Musique
L’Ensemble Contrechamps propose ce dimanche deux pièces de la compositrice genevoise décédée en 1993. Brève évocation d’un parcours fulgurant

C’est une supposition, mais: si l’on admet que Google est quelque chose comme un souvenir global et médian – c’est-à-dire pondéré par les goûts de celles et ceux qui le nourrissent ainsi que par l’effritement des mémoires –, alors le nom de Geneviève Calame glisse peu à peu vers l’oubli, du moins du grand public: les captations des œuvres de cette compositrice genevoise très prolifique ne sont pas légion, et les occurrences menant vers elle sont pour beaucoup noyées dans celles qui se réfèrent à sa presque homonyme, l’ethnologue Geneviève Calame-Griaule.
Et pourtant: un détour par la presse romande des années 1970 à 1990 (elle meurt le 8 octobre 1993 à l’âge de 46 ans, ce qui est évidemment beaucoup trop tôt) montre un parcours pour tout dire fulgurant, celui d’une artiste aventureuse, avant-gardiste, et dont la pensée assénée et acérée allait remuer tout autant les interstices des sons que des champs d’investigation situés au-delà de la musique.
Le programme de l’Ensemble Contrechamps: «L’Ensemble Contrechamps remet le son»
Geneviève Calame s’est formée auprès de Pierre Boulez, Henri Pousseur, ou encore l’immense Jean-Claude Eloy. Son œuvre est protéiforme. Elle compose à parts quasiment égales pour des instrumentations acoustiques et électroacoustiques – elle fonde en 1971 à Genève avec Jacques Guyonnet (autre grande figure de la scène contemporaine d’ici, et qui fut par ailleurs son mari) le studio ART (pour «Artistic Research Team»), dédié aux expérimentations électroniques, tant visuelles que sonores. En août 1992, elle expliquait à 24 heures, peu avant l’exécution d’une de ses pièces au Festival de Lucerne: «Quand vous écrivez pour des instruments, vous êtes limité par un certain nombre de règles imposées par la nature et par les possibilités de ces instruments. […] Tandis qu’avec les moyens de la technologie actuelle, vous avez à disposition un nombre infini de sons, et aucune loi.»

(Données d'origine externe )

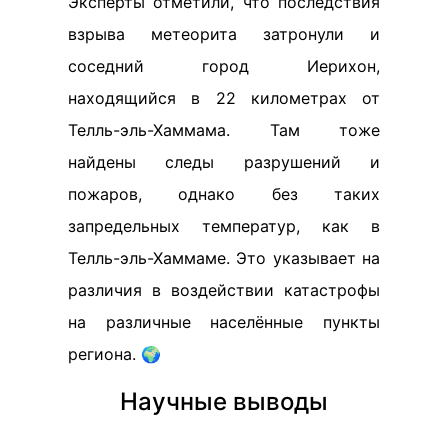
Эксперты отметили, что последствия
взрыва метеорита затронули и
соседний город Иерихон,
находящийся в 22 километрах от
Телль-эль-Хаммама. Там тоже
найдены следы разрушений и
пожаров, однако без таких
запредельных температур, как в
Телль-эль-Хаммаме. Это указывает на
различия в воздействии катастрофы
на различные населённые пункты
региона. 🌍
Научные выводы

Aucune loi chez Geneviève Calame, ni barrières surtout. La journée (intitulée «La musique et son double») que lui consacre ce dimanche à Genève l’Ensemble Contrechamps en témoigne par la présentation de deux œuvres majeures, représentatives de ses pratiques diverses: Dragon de lumière (1991) tout d’abord, pour ensemble instrumental. Et puis surtout Labyrinthes Fluides (1976): cette projection visuelle et sonore a été majoritairement créée grâce à l’EMS Spectron, un synthétiseur vidéo analogique absolument rarissime (il n’en a été construit qu’une quinzaine dans le monde) et généreux dans sa liberté – ces Labyrinthes s’expérimentent comme une marche agile dans une jungle d’oscillateurs projetant leurs propres images mentales.
Tarentelle contemporaine
On peut à bon droit considérer Geneviève Calame comme une sculptrice d’ondes, de vibrations. A La Suisse, en avril 1993, elle déclarait: «[…] Le cœur a tendance à se mettre au rythme de la musique. Il faut qu’il y ait sympathie et résonance.» Ces deux mots n’ont certainement pas été lâchés au hasard: ce sont ceux que Michel Foucault utilise (dans Les Mots et les choses) pour caractériser cette vision particulière du monde qui s’épanouit durant la première Renaissance et qui tend, par un effet de parallélisme entre microcosme et macrocosme, à voir dans l’être humain un reflet de l’univers tout entier. Or, c’est au moment où elle exprime cette philosophie musicale que Geneviève Calame commence une collaboration – malheureusement abrégée par sa mort – avec les hôpitaux genevois, mandat visant à créer des pièces musicales pensées pour combattre les angoisses proliférant en milieu médical (tant à l’intention du personnel soignant que des patients). Une forme de tarentelle contemporaine, applicable au bruit des scanners plutôt qu’à la morsure des araignées, et qui prend appui sur un imaginaire fait de correspondances, de résonances entre l’intérieur et l’extérieur, entre l’ici et l’ailleurs. Mais sans céder à l’irrationnel, comme elle le disait encore à cette occasion: «On ne prétend pas faire des miracles, mais aider.» Et tel pourrait être le credo de tout musicien.
La musique et son double. Salle Frank-Martin, Genève. Dimanche 26, à 17h.